O aumento do trabalho remoto, aliado à volatilidade e aos despedimentos em massa no mercado de trabalho global, tem tornado cada vez mais ténues os limites do que é um horário de trabalho razoável.
Consequentemente, milhões de europeus estão a perceber que o trabalho está a invadir cada vez mais o seu tempo pessoal.
De acordo com um estudo da Eurofound, publicado em Junho, cerca de um em cada cinco trabalhadores da UE afirma ser contactado por motivos de trabalho fora do horário normal de expediente várias vezes por mês, o que gera um stress adicional significativo e reforça a cultura do “sempre ligado”.
Cerca de 59% dos trabalhadores europeus inquiridos pela Eurofound afirmaram que sentem sempre ou quase sempre stress no trabalho. O estudo constatou que a frequência com que os trabalhadores são contactados fora do horário normal de trabalho está directamente ligada a níveis mais elevados de stress.
Em contrapartida, apenas 17% dos trabalhadores que nunca foram contactados fora do horário de trabalho referiram sentir-se stressados.
A cultura do “sempre ligado”, cada vez mais prevalente, está a ter um impacto significativo na saúde mental e no equilíbrio entre a vida pessoal e profissional.
Segundo a Eurofound, a sobrecarga de trabalho foi o principal factor que levou ao contacto fora do horário de expediente.
Os trabalhadores remotos, em particular, tiveram dificuldades em manter os limites e foram mais frequentemente expostos a horas extraordinárias, horários irregulares e “invasões” de trabalho no seu tempo livre, para além da expectativa de que deveriam estar constantemente disponíveis.

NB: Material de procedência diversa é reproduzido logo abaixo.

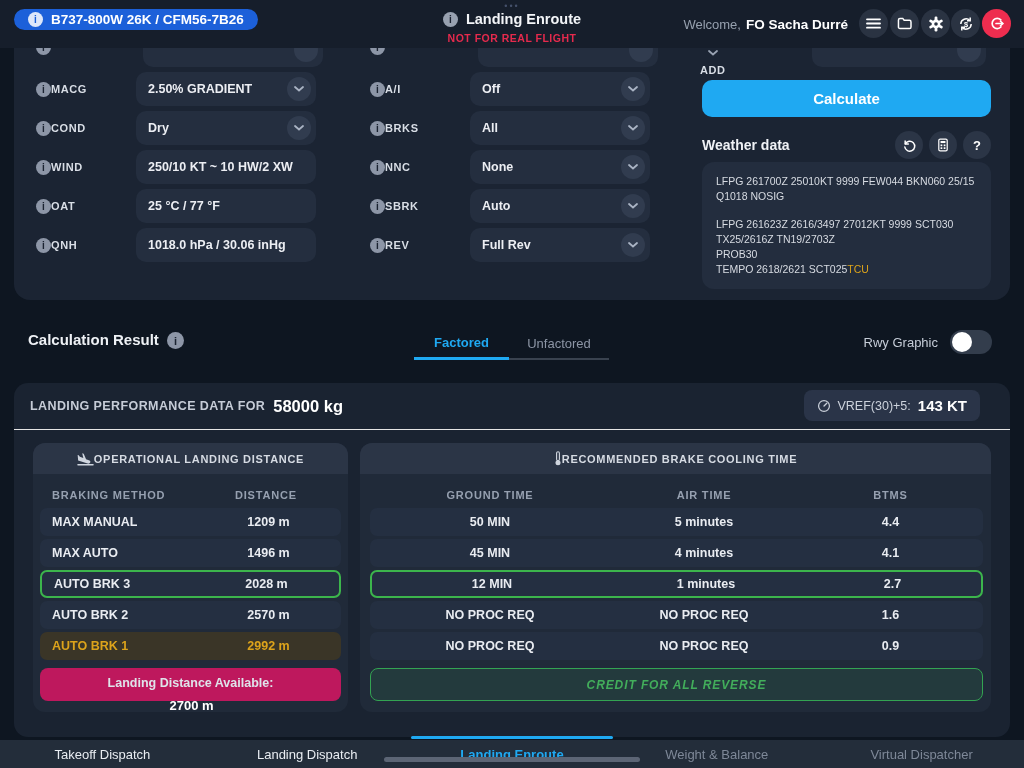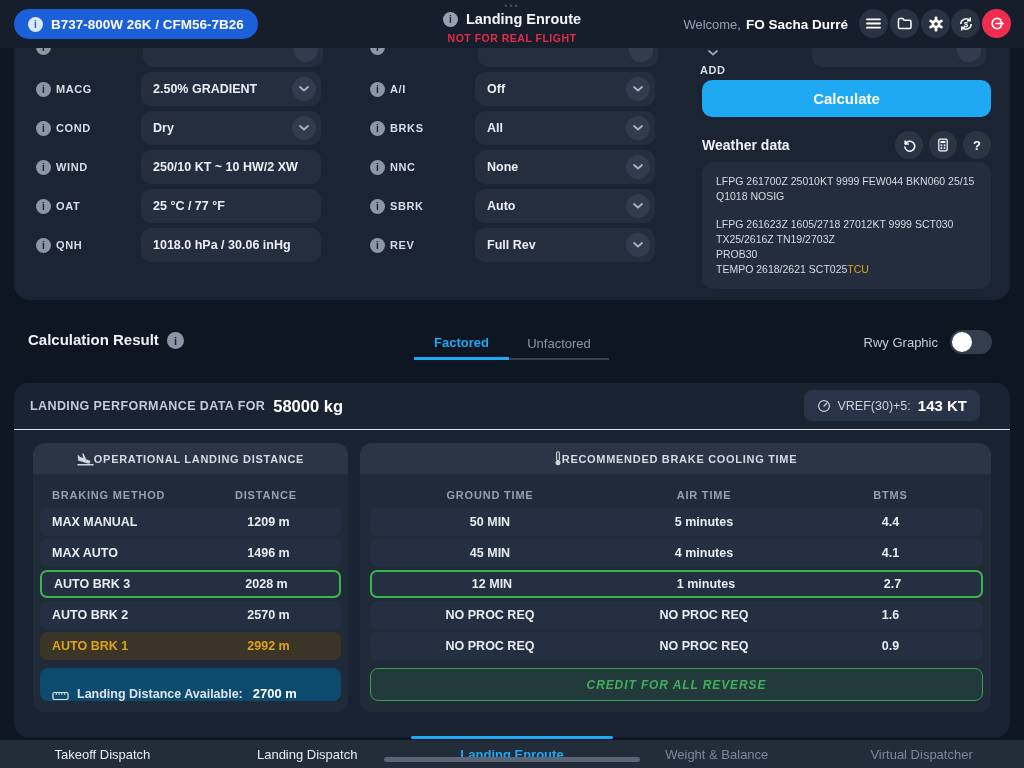--- a/index.html
+++ b/index.html
@@ -5,21 +5,21 @@
   :root{
     --accent:#1fa9f2; --brand:#1c60d9; --danger:#e62a4d; --warning:#dca31b; --success:#3cb54c;
   }
   *{margin:0;padding:0;box-sizing:border-box;}
   html,body{background:#0e1621;}
   #app{position:relative;width:1024px;height:768px;background:#0e1621;overflow:hidden;
        font-family:"Liberation Sans",sans-serif;color:#e9ecf1;}
 
   
   .header{position:absolute;left:0;top:0;width:1024px;height:48px;background:#161e2b;z-index:30;}
-  .ac-badge{position:absolute;left:14px;top:9px;height:30px;border-radius:15px;background:var(--brand);
+  .ac-badge{position:absolute;left:14px;top:9px;height:21px;border-radius:15px;background:var(--brand);
     display:flex;align-items:center;gap:8px;padding:0 14px;color:#fff;font-size:13.5px;font-weight:bold;}
   .ii{display:inline-flex;width:15px;height:15px;border-radius:50%;background:#8d96a7;color:#1b2331;
       align-items:center;justify-content:center;font-size:10px;font-weight:bold;flex:0 0 auto;}
   .ii::before{content:"i";}
   .ac-badge .ii{background:rgba(255,255,255,.85);color:#1c60d9;}
   .page-dots{position:absolute;left:0;right:0;top:1px;text-align:center;color:#44506a;font-size:9px;letter-spacing:2px;}
   .title-wrap{position:absolute;left:0;right:0;top:11px;display:flex;align-items:center;justify-content:center;gap:8px;}
   .title-wrap .t{font-size:14.5px;font-weight:bold;color:#f3f5f8;}
   .not-real{position:absolute;left:0;right:0;top:32px;text-align:center;color:var(--danger);
     font-size:10.5px;font-weight:bold;letter-spacing:.5px;}
@@ -28,21 +28,21 @@
   .welcome .un{color:#fff;font-weight:bold;font-size:13.5px;}
   .hbtn{position:absolute;top:9px;width:29px;height:29px;border-radius:50%;background:#2a3342;
     display:flex;align-items:center;justify-content:center;}
   .hbtn.red{background:#ee2d4f;}
 
   
   .panel{position:absolute;left:14px;top:0;width:996px;height:300px;background:#1b2433;
     border-radius:0 0 16px 16px;z-index:10;overflow:hidden;}
   .fcol{position:absolute;top:72px;display:flex;flex-direction:column;gap:5px;}
   .frow{display:flex;align-items:center;height:34px;}
-  .frow .lbl{width:85px;margin-left:5px;font-size:11px;font-weight:bold;letter-spacing:.6px;color:#d9dee6;}
+  .frow .lbl{width:85px;margin-left:0;font-size:11px;font-weight:bold;letter-spacing:.6px;color:#d9dee6;}
   .fbox{position:relative;width:180px;height:34px;border-radius:10px;background:#242e3f;
     display:flex;align-items:center;padding:0 12px;font-size:12.5px;font-weight:bold;color:#eceef3;}
   .fbox .sel{position:absolute;right:5px;top:5px;width:24px;height:24px;border-radius:50%;background:#313c4f;
     display:flex;align-items:center;justify-content:center;}
   .sliver{position:absolute;top:33px;width:180px;height:34px;border-radius:10px;background:#242e3f;}
   .sliver .sel{position:absolute;right:5px;top:5px;width:24px;height:24px;border-radius:50%;background:#313c4f;}
   .sliver-ii{position:absolute;top:40px;}
   .addrow{position:absolute;left:686px;top:50px;display:flex;align-items:center;gap:8px;
     font-size:11px;font-weight:bold;letter-spacing:.6px;color:#d9dee6;flex-direction:column;}
   .calc-btn{position:absolute;left:688px;top:80px;width:289px;height:37px;border-radius:10px;background:var(--accent);
@@ -85,22 +85,22 @@
   .sub-head{height:31px;border-radius:12px 12px 0 0;background:#2b3546;display:flex;align-items:center;
     justify-content:center;font-size:11px;font-weight:bold;letter-spacing:.7px;color:#d6dbe3;}
   .colhead{position:absolute;top:46px;font-size:11px;font-weight:bold;letter-spacing:.8px;color:#96a0b0;}
   .trow{position:absolute;height:28px;border-radius:7px;background:#242f41;display:flex;align-items:center;
     font-size:12.5px;font-weight:bold;color:#e9ecf1;}
   .trow.selected{border:2px solid var(--success);}
   .trow.warning{background:#3a3527;color:var(--warning);}
   .lrow{left:7px;width:301px;padding-left:12px;}
   .lrow .dist{width:145px;text-align:center;}
   .rrow{left:10px;width:613px;display:grid;grid-template-columns:240px 188px 185px;text-align:center;}
-  .lda{position:absolute;left:7px;top:225px;width:301px;height:33px;border-radius:8px;background:#0c4a6e;
-    display:flex;align-items:flex-end;gap:8px;padding:0 12px;font-size:12.5px;font-weight:bold;color:#dfe3ea;}
+  .lda{position:absolute;left:7px;top:225px;width:301px;height:33px;border-radius:8px;background:#be185d;
+    display:flex;align-items:center;gap:8px;padding:0 12px;font-size:12.5px;font-weight:bold;color:#dfe3ea;flex-direction:column;}
   .lda .lv{color:#fff;font-size:13px;margin-left:2px;}
   .credit{position:absolute;left:10px;top:225px;width:613px;height:33px;border-radius:8px;
     border:1.5px solid #33a352;background:rgba(61,177,90,.12);display:flex;align-items:center;justify-content:center;
     font-size:12px;font-weight:bold;font-style:italic;letter-spacing:.9px;color:#42ad5b;}
 
   
   .nav{position:absolute;left:0;top:740px;width:1024px;height:28px;background:#232d3a;display:flex;}
   .nav .item{width:204.8px;display:flex;align-items:center;justify-content:center;font-size:13px;color:#e9edf2;}
   .nav .item.active{color:var(--accent);font-weight:bold;}
   .nav .item.disabled{color:#7e8898;}
@@ -264,21 +264,21 @@
             <rect x="5.2" y="10.6" width="2" height="2" fill="#fff"></rect>
             <rect x="8.8" y="10.6" width="2" height="2" fill="#fff"></rect>
           </svg>
         </span>
       <span class="wbtn">?</span>
     </div>
 
     <div class="wx-panel">
       <div class="blk">LFPG 261700Z 25010KT 9999 FEW044 BKN060 25/15 Q1018 NOSIG</div>
       <div>
-        <div>LFPG 261623Z 1605/2718 27012KT 9999 SCT030</div>
+        <div>LFPG 261623Z 2616/3497 27012KT 9999 SCT030</div>
         <div>TX25/2616Z TN19/2703Z</div>
         <div>PROB30</div>
         <div><span>TEMPO 2618/2621 SCT025</span><span class="hl">TCU</span></div>
       </div>
     </div>
   </div>
 
   <div class="header">
     <div class="ac-badge">
       <span class="ii"></span>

«Entre os colaboradores com horários de entrada e saída flexíveis, 64% referem ser contactados fora do horário de trabalho pelo menos ocasionalmente, em comparação com 49% dos que têm horários fixos. Um padrão semelhante aparece em relação ao local de trabalho: 63% dos teletrabalhadores reportam este tipo de contacto, em comparação com 48% dos colaboradores que trabalham exclusivamente no escritório”, referiu o inquérito da Eurofound.

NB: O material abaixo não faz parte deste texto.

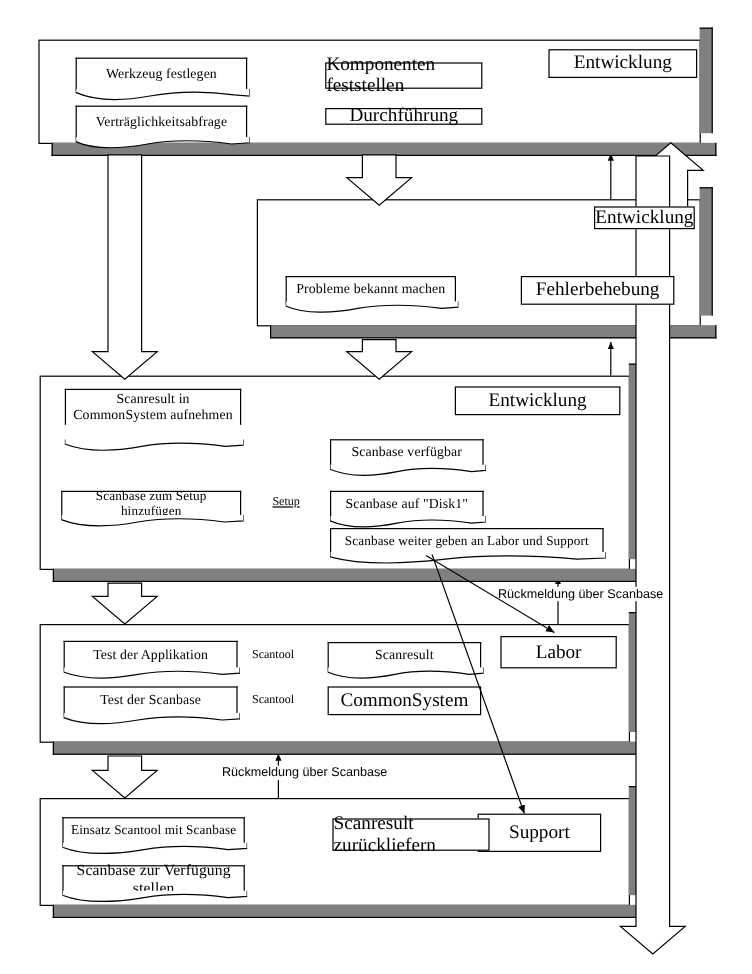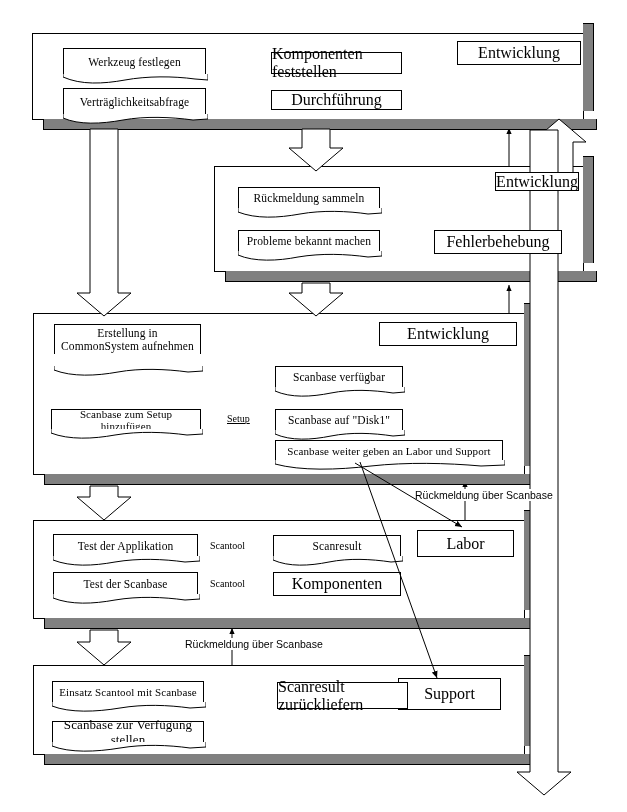--- a/index.html
+++ b/index.html
@@ -103,60 +103,52 @@
     <span>Verträglichkeitsabfrage</span>
     <span class="tear">
       <svg width="145" height="11" viewBox="0 0 145 11">
           <path d="M0,0 L0,4 C16,11 38,10 60,6 C82,2 108,3 130,6 L145,5 L145,0" fill="#fff" stroke="#000" stroke-width="1"></path>
         </svg>
     </span>
   </div>
   <div class="rolebox" style="left:271px;top:52px;width:131px;height:22px;">
     <span>Komponenten feststellen</span>
   </div>
-  <div class="rolebox" style="left:271px;top:90px;width:131px;height:20px;font-family:Liberation Serif, serif;">
+  <div class="rolebox" style="left:271px;top:90px;width:131px;height:14px;font-family:Liberation Serif, serif;">
     <span>Durchführung</span>
   </div>
 
   <div class="panel" style="left:214px;top:166px;width:370px;height:106px;">
     <div class="shadow-b" style="width:370px;"></div>
     <div class="shadow-r" style="height:106px;"></div>
   </div>
   <div class="rolebox" style="left:495px;top:172px;width:84px;height:19px;">
     <span>Entwicklung</span>
   </div>
-  <div class="abox torn" style="left:238px;top:187px;width:142px;height:22px;">
-    <span>Rückmeldung sammeln</span>
-    <span class="tear">
-      <svg width="144" height="11" viewBox="0 0 144 11">
-          <path d="M0,0 L0,4 C18,11 40,10 62,6 C84,2 110,3 130,6 L144,5 L144,0" fill="#fff" stroke="#000" stroke-width="1"></path>
-        </svg>
-    </span>
-  </div>
   <div class="abox torn" style="left:238px;top:230px;width:142px;height:22px;">
     <span>Probleme bekannt machen</span>
     <span class="tear">
       <svg width="144" height="11" viewBox="0 0 144 11">
           <path d="M0,0 L0,4 C16,11 40,10 60,6 C84,2 108,3 130,6 L144,5 L144,0" fill="#fff" stroke="#000" stroke-width="1"></path>
         </svg>
     </span>
   </div>
   <div class="rolebox" style="left:434px;top:230px;width:128px;height:24px;">
     <span>Fehlerbehebung</span>
   </div>
 
   <div class="panel" style="left:33px;top:313px;width:492px;height:162px;">
     <div class="shadow-b" style="width:492px;"></div>
     <div class="shadow-r" style="height:162px;"></div>
   </div>
   <div class="rolebox" style="left:379px;top:322px;width:138px;height:24px;">
     <span>Entwicklung</span>
   </div>
   <div class="abox torn" style="left:54px;top:324px;width:147px;height:30px;white-space:pre-line;">
-    <span style="white-space:pre-line;">Erstellung in
+    <span style="white-space:pre-line;">Scanresult in
 CommonSystem aufnehmen</span>
     <span class="tear">
       <svg width="149" height="11" viewBox="0 0 149 11">
           <path d="M0,0 L0,4 C18,11 42,10 64,6 C86,2 112,3 134,6 L149,5 L149,0" fill="#fff" stroke="#000" stroke-width="1"></path>
         </svg>
     </span>
   </div>
   <div class="abox torn" style="left:51px;top:409px;width:150px;height:21px;font-size:11px;">
     <span>Scanbase zum Setup hinzufügen</span>
     <span class="tear">
@@ -218,21 +210,21 @@
   </div>
   <div class="abox torn" style="left:273px;top:535px;width:128px;height:22px;">
     <span>Scanresult</span>
     <span class="tear">
       <svg width="130" height="11" viewBox="0 0 130 11">
           <path d="M0,0 L0,4 C16,11 36,10 56,6 C76,2 98,3 118,6 L130,5 L130,0" fill="#fff" stroke="#000" stroke-width="1"></path>
         </svg>
     </span>
   </div>
   <div class="rolebox" style="left:273px;top:572px;width:128px;height:24px;">
-    <span>Komponenten</span>
+    <span>CommonSystem</span>
   </div>
   <div class="conn-label" style="left:209px;top:540px;">
     <span>Scantool</span>
   </div>
   <div class="conn-label" style="left:209px;top:578px;">
     <span>Scantool</span>
   </div>
 
   <div class="panel" style="left:33px;top:665px;width:492px;height:90px;">
     <div class="shadow-b" style="width:492px;"></div>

Uma combinação de factores operacionais, pessoais e culturais impede os trabalhadores de se desligarem completamente, incluindo o medo de perder oportunidades, as expectativas da gestão, as aplicações de trabalho nos seus telemóveis e a preocupação de serem percepcionados como substituíveis.

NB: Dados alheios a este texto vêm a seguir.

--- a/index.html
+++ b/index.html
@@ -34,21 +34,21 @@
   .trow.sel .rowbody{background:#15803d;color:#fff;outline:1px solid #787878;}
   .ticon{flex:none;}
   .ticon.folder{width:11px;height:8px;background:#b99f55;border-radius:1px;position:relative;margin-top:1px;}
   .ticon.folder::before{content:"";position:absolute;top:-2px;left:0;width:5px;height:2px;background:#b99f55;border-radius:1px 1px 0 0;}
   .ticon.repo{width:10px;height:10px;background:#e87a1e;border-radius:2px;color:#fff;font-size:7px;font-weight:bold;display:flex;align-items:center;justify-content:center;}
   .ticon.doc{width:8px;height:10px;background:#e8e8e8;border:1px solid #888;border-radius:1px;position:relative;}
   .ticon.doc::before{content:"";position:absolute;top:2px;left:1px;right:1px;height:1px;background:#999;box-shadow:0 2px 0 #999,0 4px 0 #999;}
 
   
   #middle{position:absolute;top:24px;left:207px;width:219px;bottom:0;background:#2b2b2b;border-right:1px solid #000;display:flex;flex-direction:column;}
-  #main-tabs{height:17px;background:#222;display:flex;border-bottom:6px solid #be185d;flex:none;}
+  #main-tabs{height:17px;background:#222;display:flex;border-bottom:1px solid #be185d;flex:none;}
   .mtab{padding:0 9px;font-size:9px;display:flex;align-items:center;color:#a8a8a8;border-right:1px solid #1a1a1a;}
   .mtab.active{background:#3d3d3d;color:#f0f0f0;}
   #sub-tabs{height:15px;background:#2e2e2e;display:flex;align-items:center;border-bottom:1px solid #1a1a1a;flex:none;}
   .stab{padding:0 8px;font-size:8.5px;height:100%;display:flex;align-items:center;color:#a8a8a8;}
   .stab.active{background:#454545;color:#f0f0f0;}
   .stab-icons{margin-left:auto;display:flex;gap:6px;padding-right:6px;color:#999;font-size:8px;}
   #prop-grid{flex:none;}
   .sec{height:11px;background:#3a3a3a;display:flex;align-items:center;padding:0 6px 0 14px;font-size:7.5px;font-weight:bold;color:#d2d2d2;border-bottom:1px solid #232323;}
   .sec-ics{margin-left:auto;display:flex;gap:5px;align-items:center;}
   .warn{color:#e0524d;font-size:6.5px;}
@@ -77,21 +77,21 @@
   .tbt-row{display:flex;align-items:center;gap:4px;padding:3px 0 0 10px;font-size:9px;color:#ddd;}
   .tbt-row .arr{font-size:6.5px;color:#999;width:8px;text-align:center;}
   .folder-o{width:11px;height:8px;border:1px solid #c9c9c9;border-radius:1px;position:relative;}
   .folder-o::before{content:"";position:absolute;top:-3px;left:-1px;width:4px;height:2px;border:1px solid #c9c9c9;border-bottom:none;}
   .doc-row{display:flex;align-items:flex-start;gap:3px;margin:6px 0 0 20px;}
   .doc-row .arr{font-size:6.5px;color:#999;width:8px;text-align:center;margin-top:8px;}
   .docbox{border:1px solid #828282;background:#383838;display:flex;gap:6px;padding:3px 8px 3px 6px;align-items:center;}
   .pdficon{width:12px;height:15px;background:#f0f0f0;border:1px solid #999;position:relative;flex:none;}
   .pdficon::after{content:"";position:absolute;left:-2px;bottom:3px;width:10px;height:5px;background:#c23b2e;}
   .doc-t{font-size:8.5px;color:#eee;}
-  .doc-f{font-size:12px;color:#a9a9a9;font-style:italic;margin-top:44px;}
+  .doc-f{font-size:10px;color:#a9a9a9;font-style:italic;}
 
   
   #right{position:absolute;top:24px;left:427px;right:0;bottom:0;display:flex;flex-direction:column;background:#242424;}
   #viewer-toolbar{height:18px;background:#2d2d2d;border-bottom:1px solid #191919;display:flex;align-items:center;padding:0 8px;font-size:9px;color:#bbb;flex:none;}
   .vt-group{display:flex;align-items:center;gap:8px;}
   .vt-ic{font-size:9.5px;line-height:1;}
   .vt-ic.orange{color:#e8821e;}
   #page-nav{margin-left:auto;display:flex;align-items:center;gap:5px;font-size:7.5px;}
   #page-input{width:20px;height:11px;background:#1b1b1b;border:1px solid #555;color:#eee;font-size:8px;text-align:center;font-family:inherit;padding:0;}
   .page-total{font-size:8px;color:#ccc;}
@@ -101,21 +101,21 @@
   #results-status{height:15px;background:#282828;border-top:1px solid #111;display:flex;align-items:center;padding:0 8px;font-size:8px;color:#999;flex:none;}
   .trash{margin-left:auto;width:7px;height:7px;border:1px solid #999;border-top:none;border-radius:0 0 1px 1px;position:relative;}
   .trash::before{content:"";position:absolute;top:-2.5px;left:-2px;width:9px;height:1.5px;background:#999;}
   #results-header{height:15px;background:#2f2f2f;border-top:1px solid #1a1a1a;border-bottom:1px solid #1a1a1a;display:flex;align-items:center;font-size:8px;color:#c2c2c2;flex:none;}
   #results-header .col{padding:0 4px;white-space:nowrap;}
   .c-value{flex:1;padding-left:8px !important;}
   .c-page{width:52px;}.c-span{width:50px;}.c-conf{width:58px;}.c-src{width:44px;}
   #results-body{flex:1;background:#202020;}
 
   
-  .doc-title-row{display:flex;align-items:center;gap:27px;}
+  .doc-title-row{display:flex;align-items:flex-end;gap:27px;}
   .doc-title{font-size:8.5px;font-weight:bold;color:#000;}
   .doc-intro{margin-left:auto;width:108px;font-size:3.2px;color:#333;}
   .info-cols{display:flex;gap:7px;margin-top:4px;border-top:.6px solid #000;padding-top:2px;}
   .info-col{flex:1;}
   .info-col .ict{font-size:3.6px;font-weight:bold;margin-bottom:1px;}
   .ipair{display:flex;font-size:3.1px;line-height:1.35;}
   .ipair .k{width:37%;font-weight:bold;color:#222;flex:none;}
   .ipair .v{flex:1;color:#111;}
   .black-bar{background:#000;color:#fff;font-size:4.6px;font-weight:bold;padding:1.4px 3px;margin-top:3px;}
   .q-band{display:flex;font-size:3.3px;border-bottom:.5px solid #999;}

Num esforço para proteger melhor o equilíbrio entre a vida profissional e a vida pessoal dos trabalhadores, vários países europeus, incluindo França, Itália, Bélgica, Espanha, Portugal, Irlanda, Grécia e Luxemburgo, introduziram medidas legais, regulamentos laborais ou códigos de conduta no local de trabalho com o objectivo de limitar o contacto fora de horas e salvaguardar o direito dos colaboradores ao descanso.
Estas medidas variam desde leis que garantem o direito à desconexão e alterações aos códigos de conduta do trabalho até acordos colectivos e códigos de prática não vinculativos.
Apesar destes avanços, a implementação e fiscalização das regras continuam a ser um desafio. As abordagens nacionais variam consideravelmente, criando um cenário regulamentar fragmentado em toda a Europa. Os empregadores também precisam de lidar com culturas de trabalho profundamente enraizadas, onde a disponibilidade constante é essencial, enquanto o trabalho híbrido, a colaboração internacional e as equipas transfronteiriças podem dificultar o estabelecimento de limites claros entre o tempo profissional e o pessoal.
Isto é particularmente verdade para os gestores seniores e para os colaboradores com regimes de trabalho flexíveis, cujas funções envolvem frequentemente horários irregulares, maior autonomia e colaboração em diferentes fusos horários. Como resultado, pode ser menos claro quando se espera que estejam disponíveis e quando começa o seu tempo pessoal.
Em alguns países, determinadas obrigações aplicam-se apenas a empregadores acima de uma determinada dimensão, o que significa que os trabalhadores de empresas mais pequenas podem não beneficiar do mesmo nível de protecção.
O medo de represálias ou de serem percepcionados como menos empenhados pode também levar os colaboradores a responder voluntariamente a comunicações de trabalho fora do horário normal, dificultando a promoção de mudanças culturais duradouras por parte das organizações.